STATED PROBLEM:
Gather every line of the entries below that contains the string "palette".

(Stored data)
----
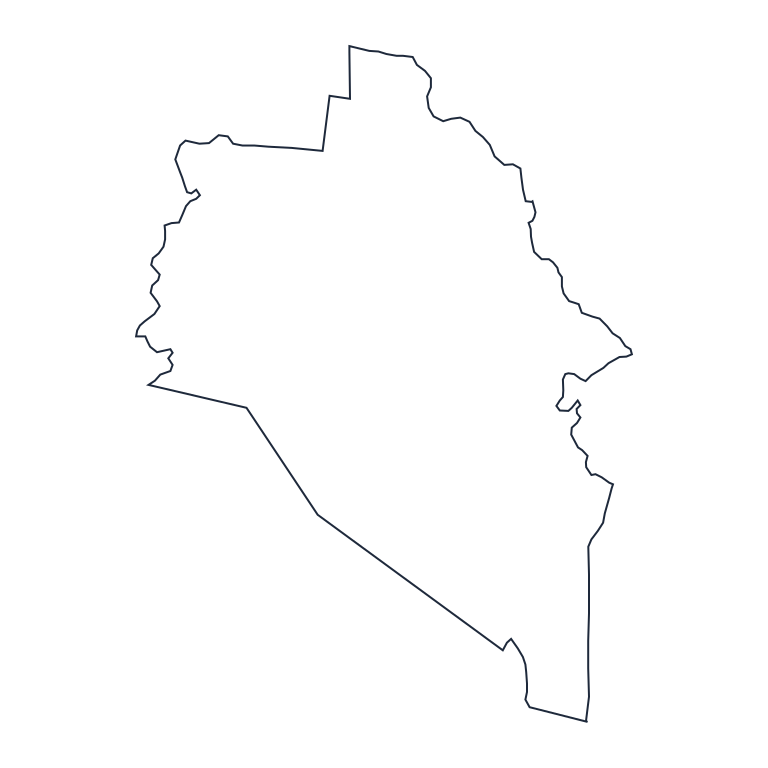 Bera, Pahang, Malaysia (Robinson projection)
{"feature_id": "92858781B37033160198468", "entity_name": "Bera", "entity_type": "district", "adm_level": 2, "iso_a3": "MYS", "parent_name": "Malaysia", "parent_adm1": "Pahang", "projection": "robinson", "projection_center": [102.581, 3.142], "detail": "fine", "context": "isolated", "style": "outline", "palette": "slate", "viewbox_px": 768, "rotation_deg": 0, "n_neighbors": 0, "source": "geoboundaries", "source_scale": "gbopen_adm2", "svg_char_len": 2332}
<svg xmlns="http://www.w3.org/2000/svg" viewBox="0 0 768 768"><path d="M175.3,159.4L180.1,172.2L182.2,177.6L184.9,186.1L187.1,192.2L191.3,193.4L196.2,189.7L199.9,195.2L196.2,198.8L190.3,201.2L186.0,206.1L182.2,215.2L179.0,222.5L171.5,223.1L164.6,225.5L165.1,230.9L165.1,239.4L163.5,246.7L158.7,253.4L152.8,258.2L151.2,264.9L156.0,270.4L159.7,274.6L158.1,280.1L152.2,285.5L150.6,292.8L157.0,301.3L159.7,306.1L154.4,314.0L144.7,321.3L139.9,325.5L137.2,330.4L136.1,336.4L145.3,336.4L147.4,341.3L150.1,346.7L157.0,352.2L170.4,349.2L172.6,352.8L168.3,358.3L172.6,364.9L170.4,371.0L160.3,374.6L154.9,380.7L148.5,384.9L155.4,386.5L246.5,407.8L317.7,514.8L502.8,650.3L506.9,642.7L511.1,638.9L517.8,648.4L522.9,657.0L525.4,664.5L526.2,672.1L527.0,683.5L527.0,692.0L525.4,699.6L529.6,707.2L532.0,707.8L587.5,721.9L586.0,721.1L589.0,696.7L588.2,668.3L588.2,640.8L589.0,613.4L589.0,574.5L588.3,546.7L591.4,539.4L597.9,530.8L603.1,522.7L604.8,513.4L609.2,497.8L611.6,488.5L613.0,484.3L609.2,482.7L601.7,477.3L595.5,474.2L591.4,475.0L586.2,467.2L585.9,462.1L587.6,455.9L582.1,450.1L578.0,447.4L571.2,434.6L571.8,427.6L577.0,423.0L580.4,417.5L577.0,413.3L576.6,409.0L580.4,405.1L577.7,400.5L571.8,407.8L568.4,410.9L559.8,410.5L556.4,405.9L559.8,400.5L562.9,397.0L563.3,390.4L562.9,379.5L565.3,374.1L568.4,373.3L574.2,374.1L580.4,378.7L585.6,381.1L591.4,375.2L603.4,367.9L608.5,363.2L613.3,360.5L619.5,357.0L626.4,356.6L631.9,354.3L630.5,349.2L625.3,346.1L619.9,338.0L612.6,333.3L607.2,326.3L599.6,318.6L592.4,316.6L581.8,312.8L578.7,304.2L574.2,302.7L569.1,301.1L563.6,293.4L561.9,286.4L561.9,277.1L558.5,272.4L557.4,267.8L553.0,262.3L548.9,259.2L541.7,259.2L534.1,251.9L532.1,242.9L531.0,236.7L530.7,229.0L528.6,222.8L532.4,220.8L534.4,216.9L535.5,212.3L532.5,201.3L531.6,201.9L525.7,201.2L523.0,189.7L521.4,177.6L520.4,168.5L512.9,164.3L504.3,164.9L494.6,156.4L489.8,144.9L482.9,137.0L475.4,130.9L469.5,121.8L460.3,117.6L451.2,118.8L443.2,121.2L433.6,116.4L428.7,107.9L427.1,96.4L430.9,87.3L430.9,78.2L425.0,70.9L416.9,64.9L412.7,57.0L403.0,55.8L396.6,55.8L386.4,54.0L378.4,51.5L369.3,50.9L349.4,46.1L349.4,52.1L350.0,98.8L329.6,95.8L322.6,150.9L291.6,147.9L268.5,146.7L254.0,145.5L242.3,145.5L233.1,143.7L227.8,136.4L218.7,135.2L209.0,143.1L199.4,143.7L185.5,140.6L180.1,145.5L175.3,159.4Z" fill="none" stroke="#1e293b" stroke-width="2"/></svg>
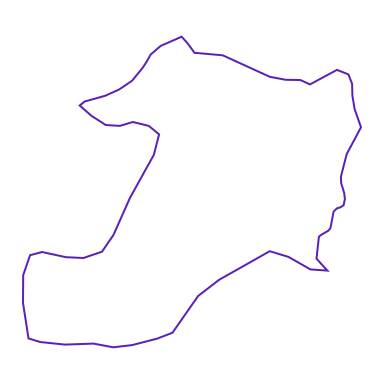 SVG path tracing the border of Zondoma
{"feature_id": "BFA-2818", "entity_name": "Zondoma", "entity_type": "Province", "adm_level": 1, "iso_a3": "BFA", "parent_name": "Burkina Faso", "parent_adm1": "", "projection": "equal_earth", "projection_center": [-2.349, 13.173], "detail": "fine", "context": "isolated", "style": "outline", "palette": "violet", "viewbox_px": 384, "rotation_deg": 0, "n_neighbors": 0, "source": "natural_earth", "source_scale": "10m", "svg_char_len": 923}
<svg xmlns="http://www.w3.org/2000/svg" viewBox="0 0 384 384"><path d="M327.4,270.6L310.3,269.4L288.5,256.9L269.7,251.2L219.1,279.8L198.1,296.0L172.5,332.7L157.2,338.6L132.1,345.1L113.3,347.3L93.4,343.6L64.9,344.6L40.0,342.0L28.5,338.4L23.0,302.9L23.2,275.1L30.1,255.2L42.0,252.0L66.0,257.2L83.4,258.0L102.0,251.7L113.5,234.9L130.0,197.8L153.8,154.9L159.1,134.4L148.8,125.9L132.8,122.0L119.9,125.9L105.7,125.0L91.3,115.7L79.7,105.5L84.7,101.5L105.1,95.8L119.1,89.5L132.0,80.8L142.5,68.0L146.7,61.7L150.7,54.5L160.7,45.9L181.6,36.7L187.4,43.1L194.5,52.8L222.7,55.3L269.8,76.8L285.8,79.8L300.3,80.0L310.0,84.4L336.9,69.9L348.4,74.4L352.1,83.8L352.4,95.6L354.6,109.0L361.0,127.3L346.7,154.1L340.9,176.7L341.2,183.2L344.2,193.0L344.9,199.1L343.6,205.2L340.6,207.2L336.9,208.4L333.6,211.6L330.5,227.8L329.9,228.9L328.3,230.7L321.1,234.9L318.9,236.7L316.5,258.7L327.4,270.6Z" fill="none" stroke="#5b21b6" stroke-width="2"/></svg>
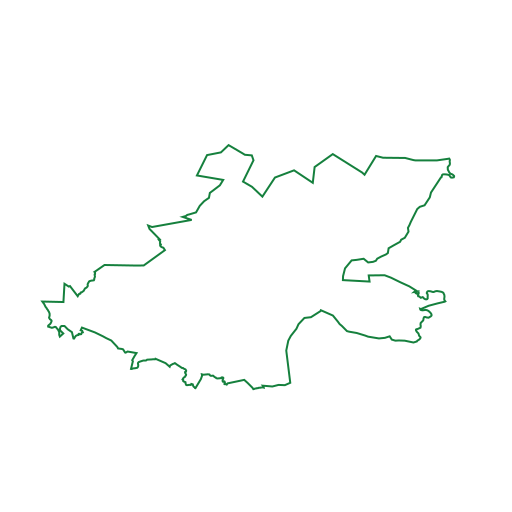 Tecoanapa, Guerrero, Mexico (Natural Earth projection), rotated 105°
{"feature_id": "50627088B15392276223600", "entity_name": "Tecoanapa", "entity_type": "district", "adm_level": 2, "iso_a3": "MEX", "parent_name": "Mexico", "parent_adm1": "Guerrero", "projection": "natural_earth1", "projection_center": [-99.252, 16.971], "detail": "fine", "context": "isolated", "style": "outline", "palette": "green", "viewbox_px": 512, "rotation_deg": 105, "n_neighbors": 0, "source": "geoboundaries", "source_scale": "gbopen_adm2", "svg_char_len": 5995}
<svg xmlns="http://www.w3.org/2000/svg" viewBox="0 0 512 512"><g transform="rotate(105 256 256)"><path d="M128.2,158.7L128.3,165.9L149.4,172.2L147.9,175.1L137.7,208.2L154.9,222.4L170.6,220.1L163.4,241.4L175.3,258.0L197.0,265.2L190.2,277.8L187.5,287.8L164.2,283.2L159.9,286.1L161.1,293.0L160.3,295.6L156.0,311.2L165.0,316.7L171.2,329.4L193.5,333.9L191.0,307.4L197.1,309.2L207.0,316.9L212.0,316.5L216.5,320.3L222.1,323.3L229.4,325.2L233.2,331.4L233.9,332.7L234.6,333.5L235.4,333.9L237.2,336.9L237.8,327.5L254.9,363.9L254.5,368.0L257.4,365.9L264.8,353.4L265.3,354.2L266.0,353.4L266.4,352.4L268.5,352.1L269.0,351.6L269.2,351.2L269.6,350.8L270.2,351.0L270.3,351.4L270.9,351.2L271.8,349.7L272.0,347.6L273.9,345.5L294.2,362.0L296.2,369.1L303.9,400.0L313.1,407.8L313.2,407.5L313.8,407.1L315.2,406.8L315.5,407.1L316.2,406.9L316.9,406.5L317.7,406.2L319.7,406.4L320.2,406.2L321.4,406.3L321.8,407.1L322.4,408.7L323.4,410.3L323.9,410.7L325.1,410.9L325.7,411.2L327.0,411.3L328.2,410.8L329.0,410.8L330.5,411.6L331.5,412.7L332.4,413.0L334.2,413.4L336.0,414.8L336.4,415.4L336.5,415.7L336.7,415.9L337.0,416.0L337.7,415.9L338.0,416.1L338.5,417.1L339.0,417.3L341.0,417.8L333.2,427.9L334.0,428.9L332.4,433.8L350.3,430.1L355.3,450.6L357.3,448.1L359.5,446.2L360.7,444.6L361.3,444.1L362.1,443.0L362.9,442.3L363.7,441.4L365.2,440.4L367.1,439.9L369.2,439.9L370.4,438.7L370.8,437.5L371.3,436.8L371.9,436.6L373.6,436.8L374.9,437.2L376.4,438.3L377.1,438.7L378.0,438.5L378.2,434.6L377.4,433.2L376.5,432.0L376.4,431.4L376.5,430.8L377.1,430.1L378.3,428.3L379.6,427.1L380.7,426.3L381.2,426.1L381.9,426.0L383.2,425.6L384.6,424.6L380.7,422.1L378.7,425.7L377.2,426.6L375.9,426.5L374.8,426.4L373.9,425.6L373.2,422.8L375.5,418.9L377.2,414.1L382.9,411.0L382.9,410.4L382.6,410.2L381.9,410.2L379.7,409.3L378.9,408.4L378.3,407.1L377.7,407.3L377.1,407.1L376.9,406.8L377.1,405.5L376.7,404.6L375.2,404.4L374.7,404.1L374.5,403.6L373.3,404.5L373.1,406.1L370.2,405.6L371.5,391.8L373.2,383.0L374.1,379.4L375.1,373.9L379.8,366.4L381.0,365.3L380.5,361.4L380.6,360.2L383.1,357.5L383.1,356.9L381.5,355.3L380.7,346.3L384.1,347.4L388.7,348.6L389.5,347.7L397.4,347.5L397.3,346.8L396.4,345.6L395.6,343.5L394.7,341.8L394.0,341.4L393.0,341.3L391.8,341.5L390.5,342.2L389.9,342.3L388.9,341.9L388.0,340.7L386.2,337.9L385.4,335.2L384.3,334.3L382.9,330.0L382.3,328.5L382.0,327.1L381.7,326.4L381.3,326.4L382.9,315.6L385.3,310.7L384.1,310.6L383.8,310.4L381.8,308.4L381.0,307.1L380.6,306.9L380.5,306.4L381.3,304.5L382.8,299.9L383.1,299.2L383.3,298.5L383.2,298.3L383.1,297.5L383.4,297.1L383.8,294.8L384.2,294.3L385.0,293.7L386.0,293.8L386.3,293.9L386.3,294.3L386.5,294.5L387.2,294.2L388.7,292.8L389.5,292.8L389.9,293.1L390.9,293.2L391.9,294.1L392.8,294.6L394.3,295.0L394.6,294.2L395.6,294.0L395.8,293.7L396.0,293.2L396.1,291.5L396.5,291.3L397.3,291.1L398.5,290.2L398.7,289.8L398.5,288.8L397.8,287.3L397.4,285.6L396.3,285.4L396.3,284.7L396.4,284.4L396.4,283.8L397.4,283.3L398.3,282.5L398.6,281.8L398.9,280.7L400.1,280.5L389.2,277.4L385.6,277.1L384.3,277.7L384.3,276.1L383.0,272.6L382.8,272.2L382.5,270.6L382.5,270.3L383.1,269.7L383.4,268.9L383.4,268.6L383.1,267.5L382.7,266.7L382.7,266.4L383.7,264.5L383.8,263.4L384.3,262.8L384.3,261.9L384.2,261.3L383.6,259.7L382.9,258.0L382.3,257.9L382.1,257.6L382.0,257.4L381.9,256.6L382.1,256.1L382.9,255.9L384.4,256.2L385.6,255.8L385.8,255.6L386.0,255.2L385.3,254.3L385.4,253.9L386.2,253.3L387.6,253.4L387.9,253.3L387.9,252.9L387.4,251.3L387.4,251.0L387.5,250.9L386.4,250.5L378.7,235.3L380.8,231.2L382.7,227.9L384.2,225.3L385.3,224.1L385.0,223.5L384.3,222.6L383.7,221.2L383.4,220.9L383.2,220.0L382.5,219.1L382.2,217.9L381.8,217.3L381.4,216.1L381.0,215.3L381.1,214.9L381.1,214.5L380.1,215.0L379.5,215.8L377.8,206.4L374.7,200.9L373.3,194.7L369.6,190.1L339.5,202.3L329.4,202.9L324.2,201.7L315.8,198.1L310.9,197.3L303.3,193.2L300.9,187.1L292.5,179.4L291.6,179.3L293.6,166.3L298.3,159.8L300.1,157.6L301.3,155.0L305.0,148.7L305.0,146.5L304.3,138.8L304.6,130.0L304.9,126.9L303.8,115.9L301.7,110.3L299.0,106.1L301.6,103.2L301.7,99.5L300.6,96.1L299.3,90.4L298.8,81.5L296.9,78.5L296.4,78.4L296.0,78.2L294.4,76.7L293.7,76.3L292.5,75.9L292.0,76.0L291.7,76.3L290.8,77.8L288.8,79.0L287.5,81.2L286.4,82.2L286.0,82.4L285.6,82.4L285.2,82.1L285.0,81.4L283.7,79.8L282.7,78.6L281.9,78.6L280.8,78.8L279.9,79.3L278.2,79.6L277.0,79.0L275.1,77.9L274.7,77.8L272.8,78.0L271.8,77.9L271.4,77.6L271.1,76.9L271.2,75.2L270.9,73.3L269.0,71.5L268.2,71.1L267.6,71.1L266.6,71.7L265.6,72.9L264.4,75.2L264.1,76.8L264.2,78.4L264.9,79.9L265.4,81.2L265.5,82.5L265.4,83.0L265.2,83.4L264.5,83.8L264.6,83.0L259.4,76.4L254.8,68.4L251.3,61.9L250.8,61.4L250.4,62.0L249.5,62.8L248.8,63.1L246.5,63.4L244.9,64.0L243.0,65.6L242.6,67.3L242.7,69.3L243.0,72.2L243.7,73.7L244.6,74.8L244.9,75.4L245.0,76.4L244.9,78.1L245.1,79.5L245.3,80.4L245.6,80.9L246.1,81.3L247.3,81.5L247.9,81.3L248.5,80.4L248.8,80.2L250.1,79.8L251.3,79.6L251.8,79.4L252.5,79.2L253.3,79.5L253.7,80.0L253.9,80.8L253.9,81.4L253.8,82.0L253.4,83.0L252.8,83.7L252.6,84.4L253.7,86.0L252.8,87.9L252.9,88.9L252.1,89.4L249.7,89.2L249.3,89.4L249.9,89.8L250.8,91.0L250.5,92.2L250.1,92.5L249.8,92.5L248.9,91.8L249.8,93.9L247.9,92.6L245.6,100.2L245.2,102.7L244.0,109.8L242.0,120.0L241.3,126.8L245.6,142.1L251.3,139.7L256.8,165.8L252.9,166.7L244.9,166.8L235.5,162.5L233.7,157.8L230.8,151.3L233.2,146.0L231.4,141.5L229.6,139.0L227.2,138.2L224.1,134.9L220.9,130.9L219.0,129.4L214.2,129.9L210.5,126.2L205.0,120.5L202.7,120.0L199.9,117.0L193.0,115.0L189.5,116.5L186.5,115.8L183.0,115.3L168.9,112.4L166.1,110.5L163.4,106.3L154.4,103.3L149.4,103.4L132.2,97.7L131.9,97.2L129.6,97.2L128.9,96.7L128.5,95.8L128.0,93.6L127.8,91.4L127.9,90.3L129.5,88.4L129.7,88.1L129.7,87.5L129.5,86.7L128.8,85.3L128.0,85.2L127.4,85.4L126.6,86.8L126.3,87.8L126.2,89.4L126.0,89.8L124.9,91.3L123.9,92.1L123.5,92.6L122.8,93.1L120.6,93.8L119.8,93.5L117.8,92.5L117.4,92.5L116.2,92.7L114.6,93.4L113.0,93.6L112.5,94.0L111.9,94.6L112.7,96.3L116.8,105.9L122.4,126.8L122.6,128.7L122.7,137.3L128.2,158.7Z" fill="none" stroke="#15803d" stroke-width="2"/></g></svg>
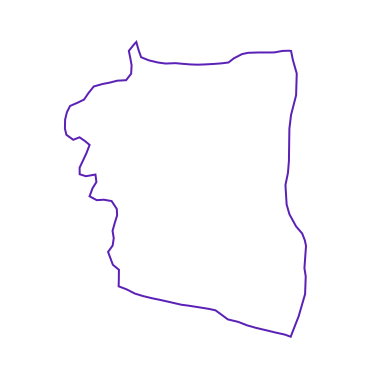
----
RESULT:
{"feature_id": "92858781B37033160198468", "entity_name": "Bera", "entity_type": "district", "adm_level": 2, "iso_a3": "MYS", "parent_name": "Malaysia", "parent_adm1": "Pahang", "projection": "robinson", "projection_center": [102.581, 3.142], "detail": "fine", "context": "isolated", "style": "outline", "palette": "slate", "viewbox_px": 768, "rotation_deg": 0, "n_neighbors": 0, "source": "geoboundaries", "source_scale": "gbopen_adm2", "svg_char_len": 2332}
{"feature_id": "BFA-2818", "entity_name": "Zondoma", "entity_type": "Province", "adm_level": 1, "iso_a3": "BFA", "parent_name": "Burkina Faso", "parent_adm1": "", "projection": "equal_earth", "projection_center": [-2.349, 13.173], "detail": "fine", "context": "isolated", "style": "outline", "palette": "violet", "viewbox_px": 384, "rotation_deg": 0, "n_neighbors": 0, "source": "natural_earth", "source_scale": "10m", "svg_char_len": 923}
{"feature_id": "50627088B15392276223600", "entity_name": "Tecoanapa", "entity_type": "district", "adm_level": 2, "iso_a3": "MEX", "parent_name": "Mexico", "parent_adm1": "Guerrero", "projection": "natural_earth1", "projection_center": [-99.252, 16.971], "detail": "fine", "context": "isolated", "style": "outline", "palette": "green", "viewbox_px": 512, "rotation_deg": 105, "n_neighbors": 0, "source": "geoboundaries", "source_scale": "gbopen_adm2", "svg_char_len": 5995}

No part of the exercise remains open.